Polychlorinated biphenyls (PCBs) are persistent environmental contaminants that continue to be of concern due to their varied toxicities. Upon human exposure, many PCBs with lower numbers of chlorine atoms are metabolized to hydroxylated derivatives (OH-PCBs), and cytosolic sulfotransferases can subsequently catalyze the formation of PCB sulfates. Recent studies have indicated that PCB sulfates bind reversibly with a high affinity to human serum proteins, and that they are also taken up by cells and tissues. Since PCB sulfates might be hydrolyzed to the more toxic OH-PCBs, we have investigated the ability of human hepatic microsomal sulfatase to catalyze this reaction. Twelve congeners of PCB sulfates were substrates for the microsomal sulfatase with catalytic rates exceeding that of dehydroepiandrosterone sulfate as a comparison substrate for steroid sulfatase (STS). These results are consistent with an intracellular mechanism for sulfation and de-sulfation that may contribute to retention and increased time of exposure to OH-PCBs.

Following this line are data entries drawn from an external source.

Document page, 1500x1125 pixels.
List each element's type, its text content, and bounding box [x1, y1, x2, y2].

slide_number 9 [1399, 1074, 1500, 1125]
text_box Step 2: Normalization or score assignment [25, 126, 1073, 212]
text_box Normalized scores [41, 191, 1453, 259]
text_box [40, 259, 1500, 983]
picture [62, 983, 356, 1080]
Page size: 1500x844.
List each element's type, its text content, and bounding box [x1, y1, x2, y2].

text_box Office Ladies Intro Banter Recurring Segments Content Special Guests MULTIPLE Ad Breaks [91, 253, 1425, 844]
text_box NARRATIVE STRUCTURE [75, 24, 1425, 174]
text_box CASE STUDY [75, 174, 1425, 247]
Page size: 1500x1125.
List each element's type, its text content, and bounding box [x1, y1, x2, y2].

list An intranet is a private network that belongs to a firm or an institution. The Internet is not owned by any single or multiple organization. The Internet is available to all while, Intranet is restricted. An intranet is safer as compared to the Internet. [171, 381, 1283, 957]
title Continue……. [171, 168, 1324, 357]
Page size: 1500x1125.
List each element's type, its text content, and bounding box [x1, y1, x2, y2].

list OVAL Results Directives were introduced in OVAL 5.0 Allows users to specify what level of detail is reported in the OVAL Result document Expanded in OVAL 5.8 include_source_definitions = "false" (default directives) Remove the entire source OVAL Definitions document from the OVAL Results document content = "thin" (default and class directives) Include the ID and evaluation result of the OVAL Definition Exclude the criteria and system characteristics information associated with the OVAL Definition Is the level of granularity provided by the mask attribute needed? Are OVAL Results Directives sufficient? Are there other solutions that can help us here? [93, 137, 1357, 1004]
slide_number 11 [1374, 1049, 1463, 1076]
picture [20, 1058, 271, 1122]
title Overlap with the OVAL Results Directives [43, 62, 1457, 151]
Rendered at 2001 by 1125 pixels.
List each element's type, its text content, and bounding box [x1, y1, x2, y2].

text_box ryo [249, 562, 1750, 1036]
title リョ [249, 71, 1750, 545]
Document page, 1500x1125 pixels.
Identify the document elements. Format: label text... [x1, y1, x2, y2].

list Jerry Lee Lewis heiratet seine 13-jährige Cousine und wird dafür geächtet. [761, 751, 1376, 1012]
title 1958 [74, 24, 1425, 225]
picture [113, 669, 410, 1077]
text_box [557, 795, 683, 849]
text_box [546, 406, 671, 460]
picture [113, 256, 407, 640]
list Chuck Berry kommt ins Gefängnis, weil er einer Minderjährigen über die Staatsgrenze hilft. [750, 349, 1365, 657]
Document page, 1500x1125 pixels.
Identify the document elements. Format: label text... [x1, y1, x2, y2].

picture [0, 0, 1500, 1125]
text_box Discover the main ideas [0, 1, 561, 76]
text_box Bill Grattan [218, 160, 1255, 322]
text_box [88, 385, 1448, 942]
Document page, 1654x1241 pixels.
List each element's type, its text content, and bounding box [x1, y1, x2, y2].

多氯联苯 (PCB) 是一种持久性环境污染物，因其不同的毒性而持续受到关注。人体接触后，许多氯原子数量较少的 PCB 会代谢为羟基化衍生物 (OH-PCB)，而胞质磺基转移酶随后可催化 PCB 硫酸盐的形成。最近的研究表明，多氯联苯硫酸盐与人血清蛋白具有高亲和力可逆结合，并且它们也被细胞和组织吸收。由于 PCB 硫酸盐可能会水解成毒性更强的 OH-PCB，因此我们研究了人肝微粒体硫酸酯酶催化该反应的能力。 PCB硫酸盐的12种同源物是微粒体硫酸酯酶的底物，其催化速率超过作为类固醇硫酸酯酶(STS)的比较底物的硫酸脱氢表雄酮。这些结果与硫酸化和脱硫酸化的细胞内机制一致，可能有助于保留和增加接触 OH-PCB 的时间。